Only the lines from the one with "Annotated regions visible" through the last belong in the output; print them exactly as given below.
*** Source material Section Begins ***
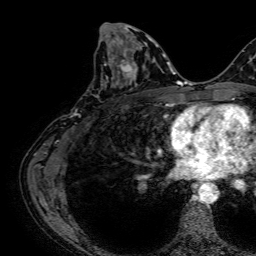
Breast MRI, one axial slice. Slice 33 of 64 in the series (ordered by position). Cropped to one breast. Dynamic contrast-enhanced series, time point 2 of 7 at this slice position (early post-contrast). 1.5 T. TE 2.6 ms, TR 5.2 ms. 2.5 mm slice thickness. 256 × 256 image matrix. Female patient.
Annotated regions visible in this slice (semi-automatic segmentation, software-assisted and operator-edited):
- enhancing-tissue mask used for the functional tumour volume (all voxels passing the contrast-enhancement thresholds inside the analysis volume; usually the tumour): bounding box [x1, y1, x2, y2] px = [104, 45, 141, 87]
*** Source material Section Ends ***
**Result**
Annotated regions visible in this slice (semi-automatic segmentation, software-assisted and operator-edited):
- enhancing-tissue mask used for the functional tumour volume (all voxels passing the contrast-enhancement thresholds inside the analysis volume; usually the tumour): bounding box [x1, y1, x2, y2] px = [104, 45, 141, 87]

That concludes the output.